**What you have to do**. Nothing but the line holding "wrist: (341, 306)" and the lines after it, through the end of the records, should be set down, each exactly as it is.
[Start of section]
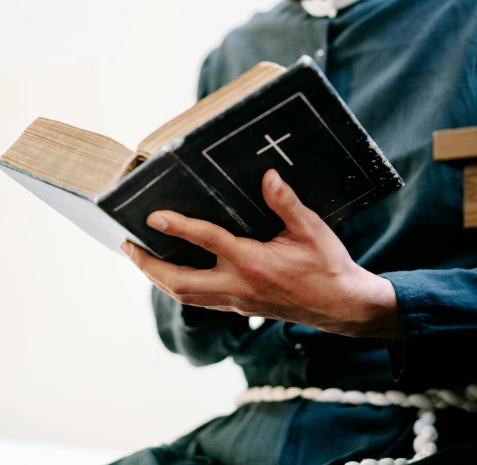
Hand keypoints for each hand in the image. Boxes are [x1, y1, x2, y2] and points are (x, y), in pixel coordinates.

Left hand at [121, 169, 400, 337]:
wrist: (341, 306)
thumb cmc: (327, 266)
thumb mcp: (311, 229)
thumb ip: (286, 203)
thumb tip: (267, 176)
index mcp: (254, 263)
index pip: (207, 241)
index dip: (178, 227)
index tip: (153, 216)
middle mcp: (238, 286)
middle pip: (179, 283)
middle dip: (147, 266)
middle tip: (127, 246)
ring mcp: (237, 301)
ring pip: (185, 296)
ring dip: (158, 278)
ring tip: (139, 258)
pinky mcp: (240, 308)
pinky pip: (200, 299)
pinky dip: (179, 285)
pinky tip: (174, 271)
[End of section]
**Solution for this task**.
wrist: (341, 306)
thumb cmc: (327, 266)
thumb mcp: (311, 229)
thumb ip: (286, 203)
thumb tip: (267, 176)
index mcp: (254, 263)
index pip: (207, 241)
index dip: (178, 227)
index tip: (153, 216)
middle mcp: (238, 286)
middle pip: (179, 283)
middle dip: (147, 266)
middle tip: (127, 246)
ring mcp: (237, 301)
ring pip: (185, 296)
ring dip: (158, 278)
ring tip: (139, 258)
pinky mcp: (240, 308)
pinky pip: (200, 299)
pinky dip: (179, 285)
pinky tip: (174, 271)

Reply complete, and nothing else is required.